Droplets
Melancholy envelopes me when the sky turns crimson, when the breeze whispers your name and you…you are tucked away somewhere in a galaxy far, far away from me...where neither I can see you nor feel your existence...but I know that you live…within me...
***
There seems to be no pain now. The numbness has done its part. I feel like the first flake of snow. Descending down from the womb of the skies. Traveling on the back of the wind. Feeling so light that I forget my own existence.
***
As I look at myself in the mirror, I notice the scars. I notice the dried tears. I notice some marks…red…the marks left by your lips. I notice a crease near the cheeks…the remains of a dimple, which used to reside there not so long ago. I notice the distance in the eyes…the mass of expanse that we traveled together. I notice the forehead and its cavernous web of frowns that I try in vain to hide. I look. I stare.
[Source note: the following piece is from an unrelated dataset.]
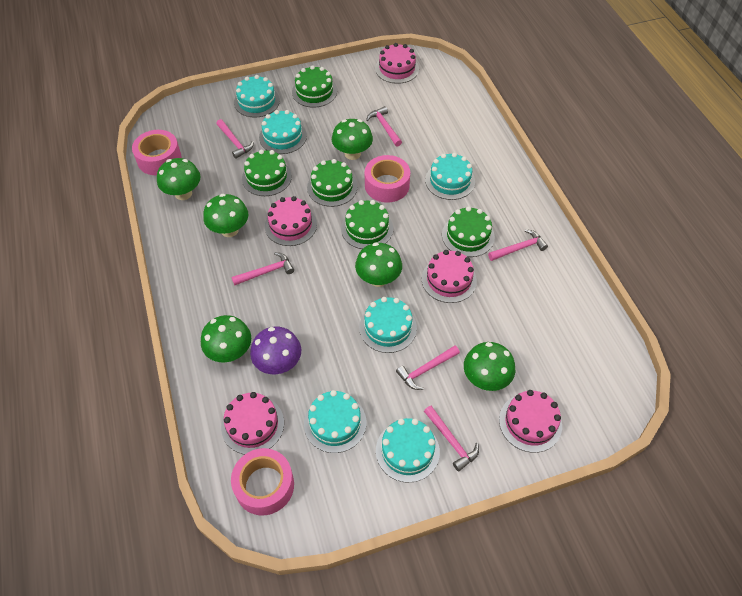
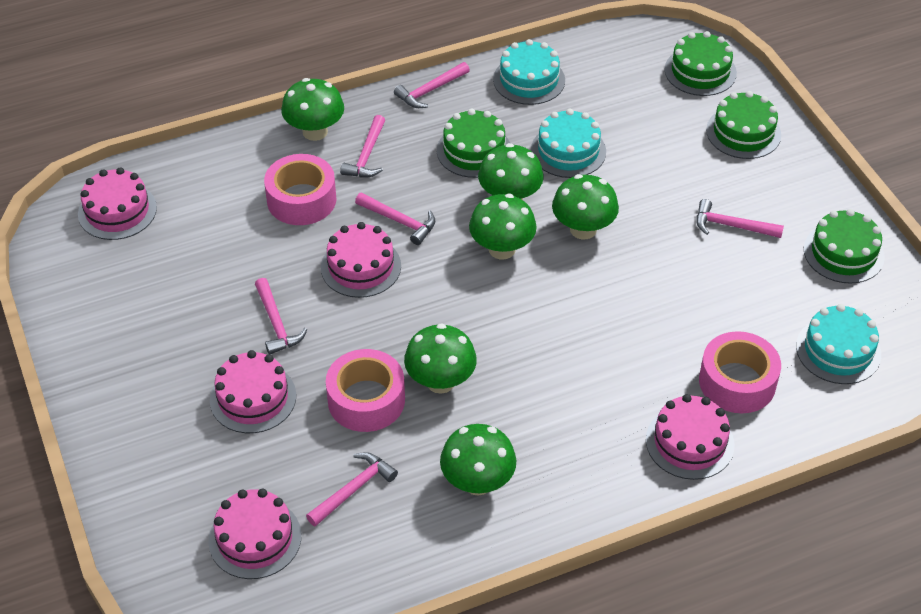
green cake: [242,150,292,196] [292,65,337,108] [307,159,357,207] [341,200,393,249] [442,206,495,257] = 5 -> [437,108,510,178] [665,31,737,96] [706,91,781,159] [804,209,885,284] = 4
purple mushroom: [250,327,301,374] = 1 -> none = 0
turquoise cake: [234,75,280,118] [259,110,307,154] [304,390,366,453] [359,297,417,353] [376,418,440,483] [425,153,475,200] = 6 -> [493,39,565,105] [531,109,606,178] [796,304,881,384] = 3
I gaze…but I can’t see any trace of myself there…its you who seems to be breathing the air through my nostrils...
***
As the leaves fall on the ground that I walk on I notice their need to remain clustered. When the breeze comes hissing to clean up the path, those which had fallen far, come with the joyous fervor of a kid eager to hug his mother after being away for long and resemble a flock of birds soaring away towards a common destination.
***
And I lived and lived and lived. Not knowing what it is all about. Not knowing the difference between living and existing. And I lived untill I got nauseous…until it got to me. Then I started running…away, away from life. As fast as I could…farther and farther away. Faster, Faster, Faster. But it caught up with me. Followed me wherever I went. I thought it wanted to tell me something…say…I said. But it kept looking at me…I looked into her eyes. She wept. My life wept for me. I smiled. I felt better.